Doing the Right Thing

When Fort Branch resident Jim Snyder entered our office on Friday, January 11 of this year, he had no idea what was wrong with his laptop. He simply wanted it to work.

He also had no idea of what he would soon experience.

Jim explained that he purchased the computer a while back from one of the big box office retailers in Evansville. He had taken it back to them a short time later because it wasn’t running properly. Despite their repairs, the laptop, he said, had not worked right since then.

But now, it wasn’t powering on at all – after months of not being used. So he brought it to us.

Jim said he had tried using a different power adapter from his work laptop, but his personal laptop still displayed no signs of life. He said his power adapter did function on his work laptop, so he didn’t believe that was the problem.

Having seen this issue many times before, I explained that it was either a failed power jack inside the laptop or a failed motherboard. As I advised him of the estimated repair costs, I noticed on the paperwork he brought along that his computer had one day left on its original one-year manufacturer’s warranty. I told him that if he contacted Lenovo, the laptop’s manufacturer, to perform the repairs under warranty he could save a considerable amount of money.

Jim asked us to contact Lenovo on his behalf. And it’s a good thing we did.

Upon speaking with a Lenovo tech support agent, she revealed that their system showed the laptop’s warranty expired on January 5th. They also showed the warranty began on November 22, 2011.

I explained to her that I had seen this before. The warranty period in their system shows the date the big box store purchased the computer, but that it did not reflect the actual date the end user purchased the computer – which meant the end user wasn’t receiving the full benefit of the one-year warranty period.

The tech support agent transferred me to their exceptions department, where I had to explain everything again. She asked me to fax Jim’s paperwork to her so she could update their records and allow the repairs to be made under warranty.

About two hours later, I received an email from Lenovo referencing several problems with the paperwork. When Jim purchased the laptop from the big box office store, the sales associate made two significant errors: 1) he incorrectly marked the computer as a desktop instead of a laptop and 2) he mistyped the serial number. They also needed the original sales receipt showing the date of purchase and the amount paid.

I immediately contacted Jim to see if he had located the original sales receipt. Unfortunately, he could not. So I called the big box office supply store and explained the situation to the assistant manager. He could only look up sales receipts less than four months old. But he provided me a phone number for their corporate office research team, advising they should be able to find it. They said it could take several days.

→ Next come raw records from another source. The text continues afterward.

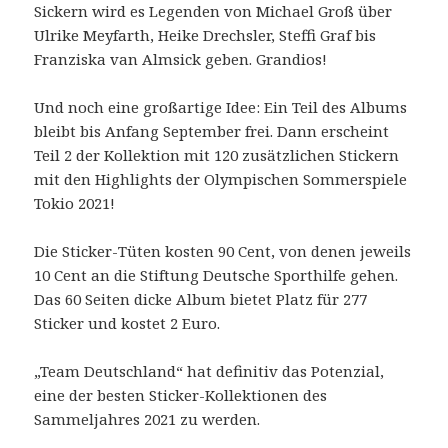
Sickern wird es Legenden von Michael Groß über
Ulrike Meyfarth, Heike Drechsler, Steffi Graf bis
Franziska van Almsick geben. Grandios!
Und noch eine großartige Idee: Ein Teil des Albums
bleibt bis Anfang September frei. Dann erscheint
Teil 2 der Kollektion mit 120 zusätzlichen Stickern
mit den Highlights der Olympischen Sommerspiele
Tokio 2021!
Die Sticker-Tüten kosten 90 Cent, von denen jeweils
10 Cent an die Stiftung Deutsche Sporthilfe gehen.
Das 60 Seiten dicke Album bietet Platz für 277
Sticker und kostet 2 Euro.
„Team Deutschland“ hat definitiv das Potenzial,
eine der besten Sticker-Kollektionen des
Sammeljahres 2021 zu werden.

In the meantime, I took a closer look at Jim’s paperwork. The day he purchased the laptop, he also enrolled in the store’s online rewards program. I obtained his login information from him and upon checking his account, found the receipt for his purchase of the laptop.

I immediately emailed the receipt to the Lenovo support agent, even though their offices had closed for the weekend.

On Monday, I contacted Lenovo to make sure they had received the paperwork they needed so that Jim’s laptop could be repaired at no cost to him. After a few final explanations, their system was updated and a box was shipped to our office so we could send his laptop in for the necessary repairs.

Two days later, Jim’s laptop was returned to our office – fixed and fully operational.

Jim expressed his greatest appreciation for our going the extra mile for him. Had he taken the laptop back to where he purchased it or to many other computer repair stores, they most likely would have taken Lenovo’s word that the warranty expired on January 5 and left it at that. If he wanted the laptop fixed, he would have to pay a large sum out of his pocket. Instead, I knew the right thing to do was to have Lenovo’s records changed to reflect when Jim actually bought the computer and then to have it fixed under warranty.

Honesty. Integrity. Fighting for what’s right. Going the extra mile and getting things done for our clients. That’s what I believe in and that’s what I try to do for every single one of my clients. It’s not always convenient and not always easy, but it’s the right thing to do.

How’s your computer repair company treating you?